8. Reduction in motivation
A reduction in motivation is a key sign of over training. Overtraining will lead to a suppressed immune system, injury, loss if interest in your task, reduced energy, and eventually an early exit from your chosen activity. If you find yourself lacking motivation, it is time to take stock of where you are at, take a break, try something new, reaffirm your goals, and get back on track when you are ready. Don’t plunder along at half pace hoping it will sort itself out. Variety is the spice of life and a bit of variation in training will bring you along.

9. Loss of good posture
If you notice poor posture habits slipping in, take this as a sign that your body has not even got enough energy to hold itself upright! If you cannot carry yourself, not only will your performance fall like a led balloon, but your movement mechanics will be greatly compromised, and you can ring ahead to the MRI centre even before your injury happens. The big giveaways here are an anterior pelvic tilt (bum sticking out and belly sticking out at front), and slouched shoulders. If you find yourself in this position, its time to tone down the hard sessions, and concentrate on the core work, diet, and mobility work.

10. Messy bedroom
Finally, this one is more important than it may seem. If your bedroom (or living room, kitchen ect) are a mess, first of all take the time to clean it up, but also take it as a sign that things are getting too busy in your life. If you are so busy that you are neglecting to keep a room where you spend 8-10 hours of every day in good condition, you are more than likely rushing from appointment to appointment, over working, over training and not leaving enough time to relax and look after yourself. In addition, remember that a clean room is a clean mind. If you are living amongst the clutter, more thank likely, this is a reflection of what’s going on in your mind. This will eventually lead to a breakdown down the line so get the hoover out and get the laundry done!

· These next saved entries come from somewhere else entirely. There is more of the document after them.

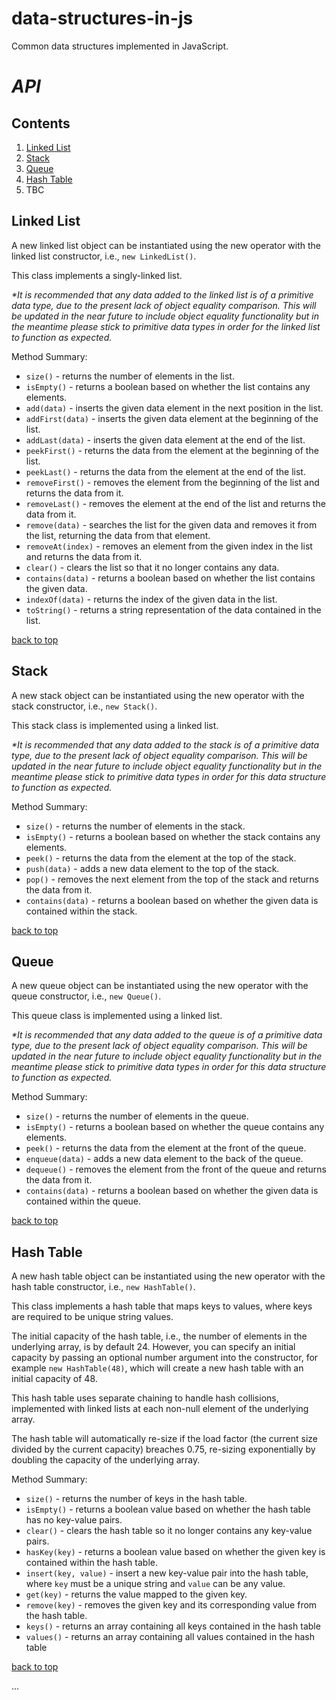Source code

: # data-structures-in-js
Common data structures implemented in JavaScript.

# _API_

## Contents
1. [Linked List](#linked-list)
2. [Stack](#stack)
3. [Queue](#queue)
4. [Hash Table](#hash-table)
5. TBC


## Linked List
A new linked list object can be instantiated using the new operator with the linked list constructor, i.e., `new LinkedList()`.

This class implements a singly-linked list.

_*It is recommended that any data added to the linked list is of a primitive data type, due to the present lack of object equality comparison. This will be updated in the near future to include object equality functionality but in the meantime please stick to primitive data types in order for the linked list to function as expected._

Method Summary:

* `size()` - returns the number of elements in the list.
* `isEmpty()` - returns a boolean based on whether the list contains any elements.
* `add(data)` - inserts the given data element in the next position in the list.
* `addFirst(data)` - inserts the given data element at the beginning of the list.
* `addLast(data)` - inserts the given data element at the end of the list.
* `peekFirst()` - returns the data from the element at the beginning of the list.
* `peekLast()` - returns the data from the element at the end of the list.
* `removeFirst()` - removes the element from the beginning of the list and returns the data from it.
* `removeLast()` - removes the element at the end of the list and returns the data from it.
* `remove(data)` - searches the list for the given data and removes it from the list, returning the data from that element.
* `removeAt(index)` - removes an element from the given index in the list and returns the data from it.
* `clear()` - clears the list so that it no longer contains any data.
* `contains(data)` - returns a boolean based on whether the list contains the given data.
* `indexOf(data)` - returns the index of the given data in the list.
* `toString()` - returns a string representation of the data contained in the list.

[back to top](#contents)

## Stack
A new stack object can be instantiated using the new operator with the stack constructor, i.e., `new Stack()`.

This stack class is implemented using a linked list.

_*It is recommended that any data added to the stack is of a primitive data type, due to the present lack of object equality comparison. This will be updated in the near future to include object equality functionality but in the meantime please stick to primitive data types in order for this data structure to function as expected._

Method Summary:

* `size()` - returns the number of elements in the stack.
* `isEmpty()` - returns a boolean based on whether the stack contains any elements.
* `peek()` - returns the data from the element at the top of the stack.
* `push(data)` - adds a new data element to the top of the stack.
* `pop()` - removes the next element from the top of the stack and returns the data from it.
* `contains(data)` - returns a boolean based on whether the given data is contained within the stack.  

[back to top](#contents)

## Queue
A new queue object can be instantiated using the new operator with the queue constructor, i.e., `new Queue()`.

This queue class is implemented using a linked list.

_*It is recommended that any data added to the queue is of a primitive data type, due to the present lack of object equality comparison. This will be updated in the near future to include object equality functionality but in the meantime please stick to primitive data types in order for this data structure to function as expected._

Method Summary:

* `size()` - returns the number of elements in the queue.
* `isEmpty()` - returns a boolean based on whether the queue contains any elements.
* `peek()` - returns the data from the element at the front of the queue.
* `enqueue(data)` - adds a new data element to the back of the queue.
* `dequeue()` - removes the element from the front of the queue and returns the data from it.
* `contains(data)` - returns a boolean based on whether the given data is contained within the queue. 

[back to top](#contents)

## Hash Table
A new hash table object can be instantiated using the new operator with the hash table constructor, i.e., `new HashTable()`.

This class implements a hash table that maps keys to values, where keys are required to be unique string values.

The initial capacity of the hash table, i.e., the number of elements in the underlying array, is by default 24. However, you can specify an initial capacity by passing an optional number argument into the constructor, for example `new HashTable(48)`, which will create a new hash table with an initial capacity of 48.

This hash table uses separate chaining to handle hash collisions, implemented with linked lists at each non-null element of the underlying array.

The hash table will automatically re-size if the load factor (the current size divided by the current capacity) breaches 0.75, re-sizing exponentially by doubling the capacity of the underlying array.

Method Summary:

* `size()` - returns the number of keys in the hash table.
* `isEmpty()` - returns a boolean value based on whether the hash table has no key-value pairs.
* `clear()` - clears the hash table so it no longer contains any key-value pairs.
* `hasKey(key)` - returns a boolean value based on whether the given key is contained within the hash table.
* `insert(key, value)` - insert a new key-value pair into the hash table, where `key` must be a unique string and `value` can be any value.
* `get(key)` - returns the value mapped to the given key.
* `remove(key)` - removes the given key and its corresponding value from the hash table.
* `keys()` - returns an array containing all keys contained in the hash table
* `values()` - returns an array containing all values contained in the hash table

[back to top](#contents)

...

That’s it. 10 warning signs that something is not right. This list is not exhaustive, and in not universal, but will give you an idea of when a change is needed in your routine. If you have any more to add, leave a comment below. When you address some of the issues above, remember what brought on the warning sign in the first place. Then when you return to full activity, do so knowing what is beneficial and what will lead you down the path of an injury. You will know how many weeks you can train for, and become more aware of when a recovery period is needed. This will give you a more fulfilling journey to your goal, and will reduce the potential of a heartbreaking injury, and time sapping illness, and a disastrous drop out from your activity by many times over.